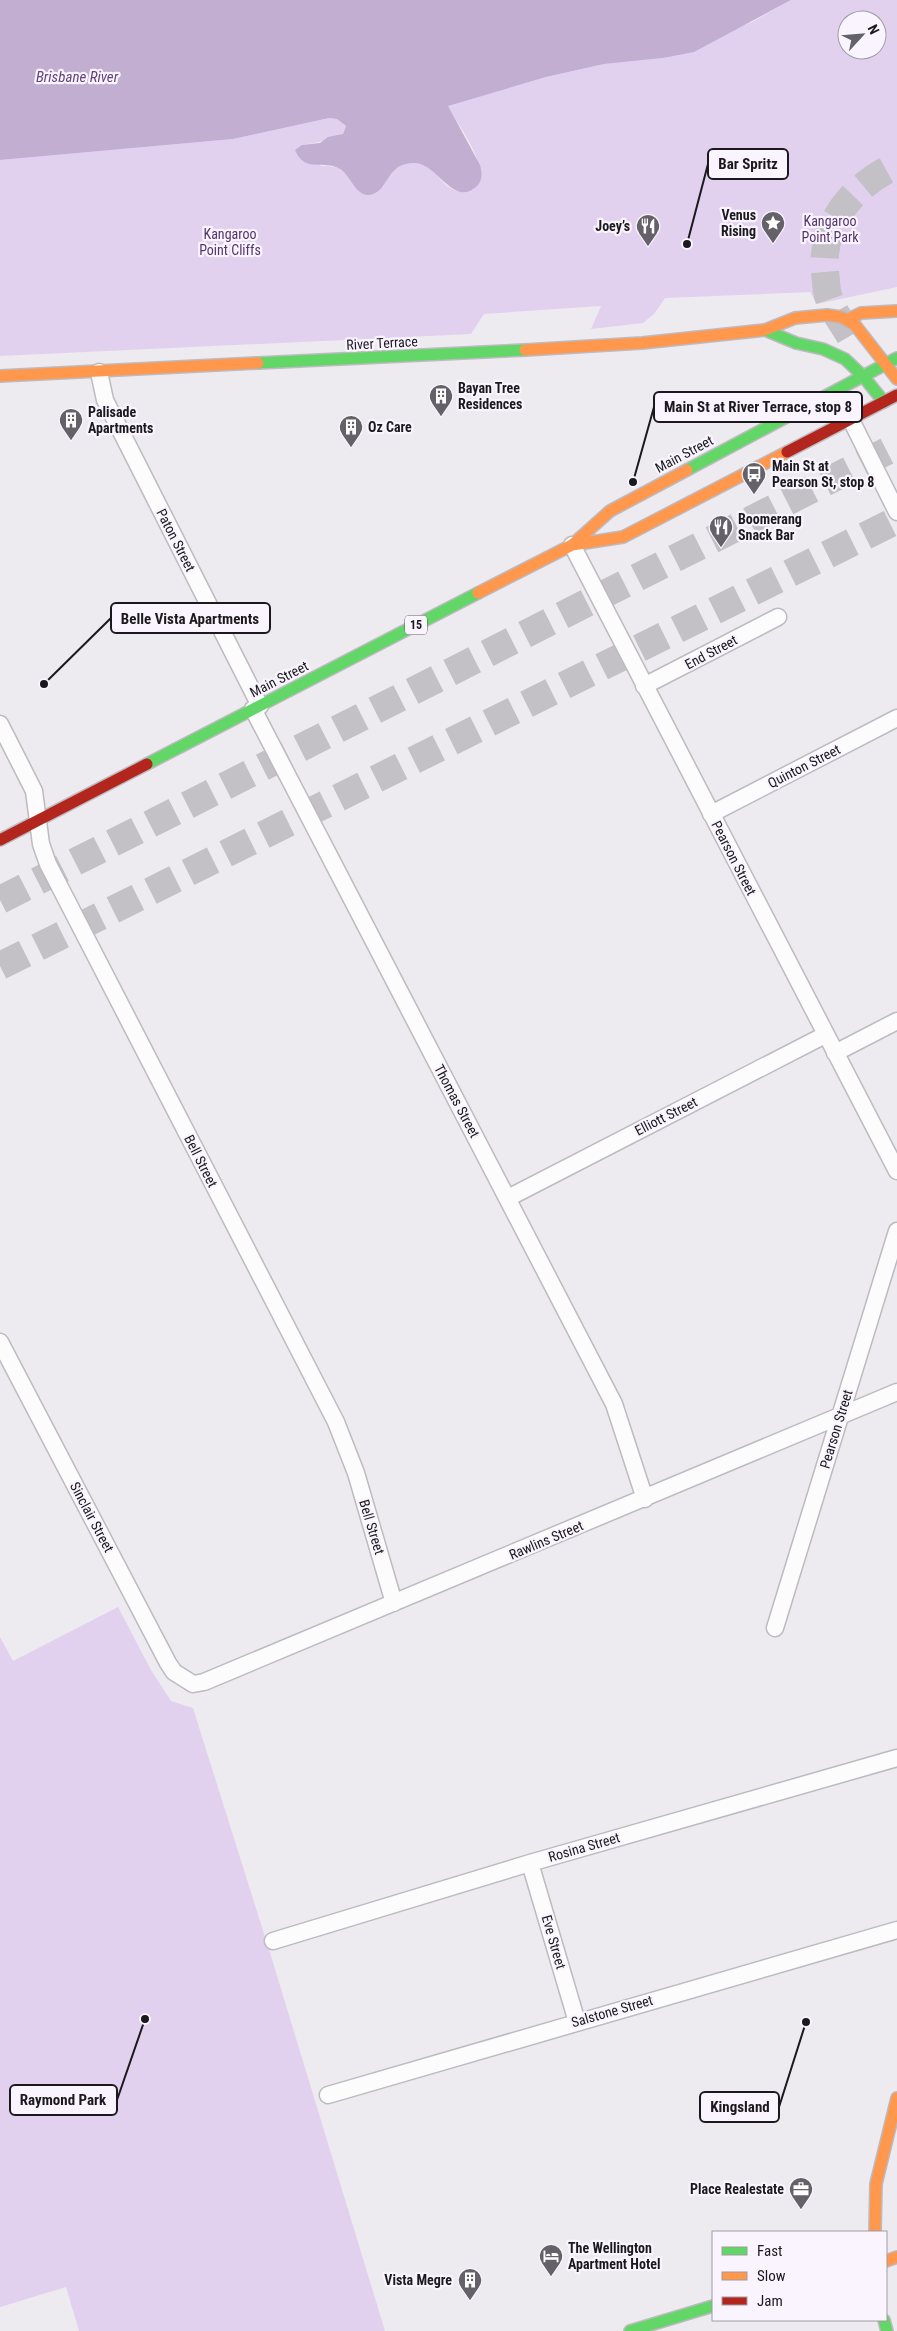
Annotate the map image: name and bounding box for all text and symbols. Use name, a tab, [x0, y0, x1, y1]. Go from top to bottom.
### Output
north arrow	[837, 10, 887, 60]
text: N	[865, 22, 883, 37]
water label: Brisbane River	[36, 68, 119, 86]
callout: Bar Spritz	[708, 149, 788, 179]
text: Bar Spritz	[718, 155, 778, 173]
place label: Venus Rising	[721, 207, 756, 239]
place icon: Venus Rising	[760, 210, 786, 244]
restaurant icon: Joey’s	[635, 213, 661, 247]
park label: Kangaroo Point Park	[801, 213, 859, 245]
place label: Joey’s	[595, 218, 630, 234]
park label: Kangaroo Point Cliffs	[199, 226, 261, 258]
street label: River Terrace	[346, 333, 419, 353]
place label: Bayan Tree Residences	[458, 380, 522, 412]
building icon: Bayan Tree Residences	[428, 383, 454, 417]
callout: Main St at River Terrace, stop 8	[654, 392, 862, 422]
text: Main St at River Terrace, stop 8	[664, 398, 852, 416]
place label: Palisade Apartments	[88, 404, 153, 436]
building icon: Palisade Apartments	[58, 407, 84, 441]
building icon: Oz Care	[338, 414, 364, 448]
place label: Oz Care	[368, 419, 412, 435]
street label: Main Street	[652, 432, 716, 476]
place label: Main St at Pearson St, stop 8	[772, 458, 874, 490]
bus stop icon: Main St at Pearson St, stop 8	[741, 461, 767, 495]
street label: Paton Street	[153, 506, 199, 574]
place label: Boomerang Snack Bar	[738, 511, 802, 543]
restaurant icon: Boomerang Snack Bar	[708, 514, 734, 548]
callout: Belle Vista Apartments	[111, 603, 270, 633]
text: Belle Vista Apartments	[121, 610, 259, 628]
road number: 15	[405, 616, 427, 634]
street label: End Street	[682, 632, 740, 672]
street label: Main Street	[247, 658, 311, 700]
street label: Quinton Street	[765, 741, 843, 791]
street label: Pearson Street	[708, 818, 760, 898]
street label: Thomas Street	[431, 1062, 483, 1140]
street label: Elliott Street	[632, 1093, 700, 1139]
street label: Bell Street	[181, 1132, 221, 1190]
street label: Pearson Street	[816, 1388, 856, 1470]
street label: Sinclair Street	[67, 1479, 117, 1555]
street label: Bell Street	[356, 1498, 388, 1556]
street label: Rawlins Street	[507, 1517, 585, 1563]
street label: Rosina Street	[546, 1829, 622, 1865]
street label: Eve Street	[539, 1913, 569, 1971]
street label: Salstone Street	[569, 1992, 655, 2030]
callout: Raymond Park	[10, 2085, 117, 2115]
text: Raymond Park	[20, 2091, 107, 2109]
callout: Kingsland	[700, 2092, 779, 2122]
text: Kingsland	[710, 2098, 770, 2116]
office icon: Place Realestate	[788, 2176, 814, 2210]
place label: Place Realestate	[690, 2181, 784, 2197]
legend	[712, 2231, 887, 2321]
place label: The Wellington Apartment Hotel	[568, 2240, 660, 2272]
text: Fast	[757, 2242, 782, 2260]
hotel icon: The Wellington Apartment Hotel	[538, 2243, 564, 2277]
building icon: Vista Megre	[457, 2267, 483, 2301]
text: Slow	[757, 2267, 786, 2285]
place label: Vista Megre	[384, 2272, 452, 2288]
text: Jam	[757, 2292, 783, 2310]

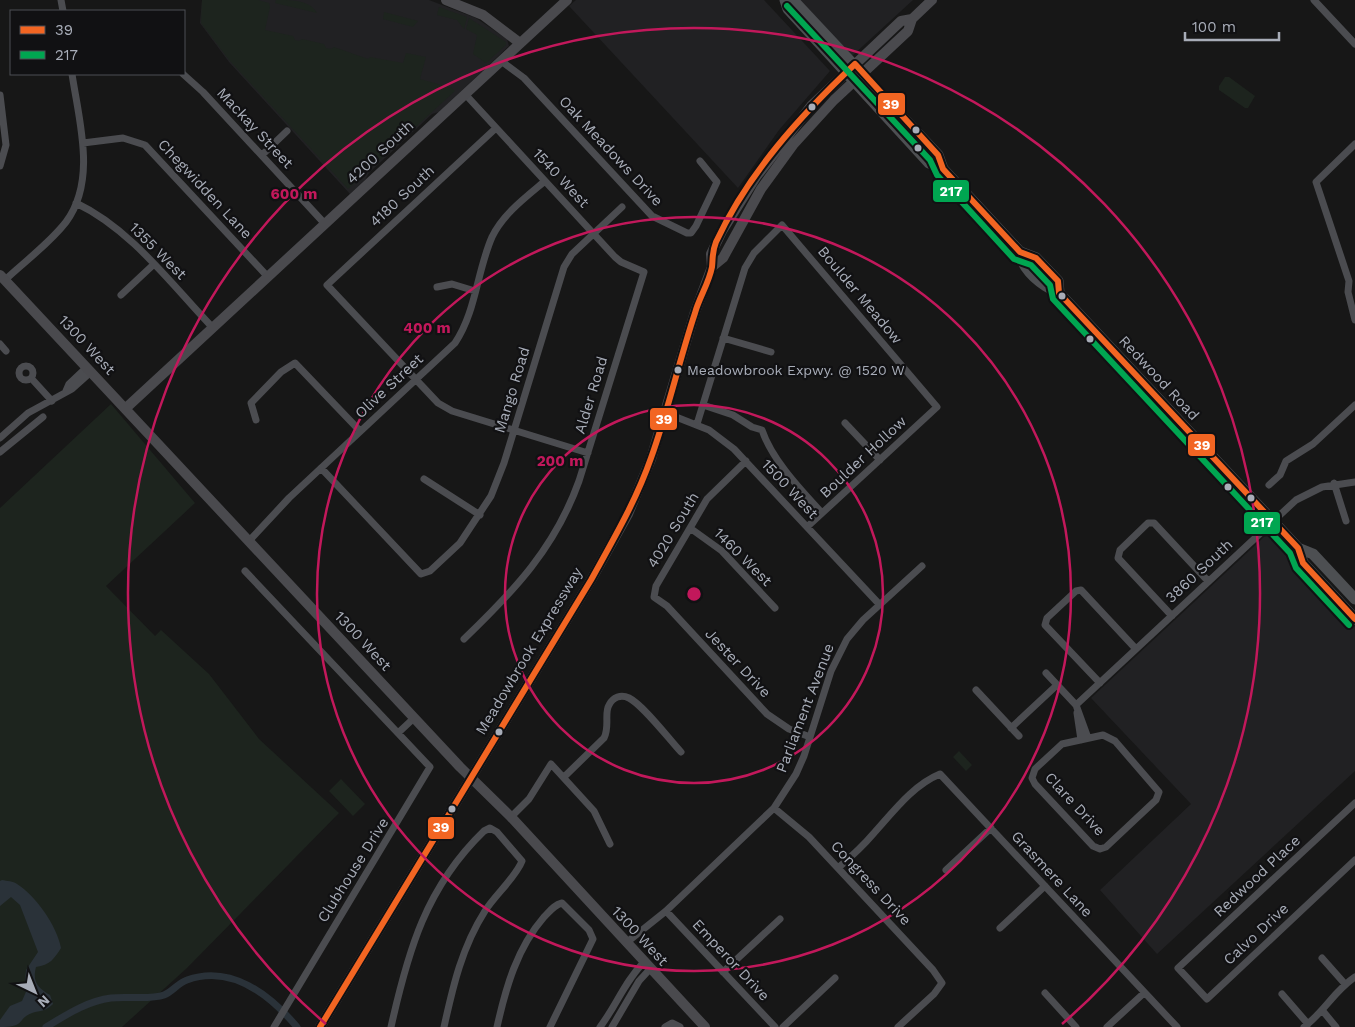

..........

Activity:
Copy, from the material, each line that holds the string "River".

Answer to this task:
water label: Brisbane River	[36, 68, 119, 86]
street label: River Terrace	[346, 333, 419, 353]
callout: Main St at River Terrace, stop 8	[654, 392, 862, 422]
text: Main St at River Terrace, stop 8	[664, 398, 852, 416]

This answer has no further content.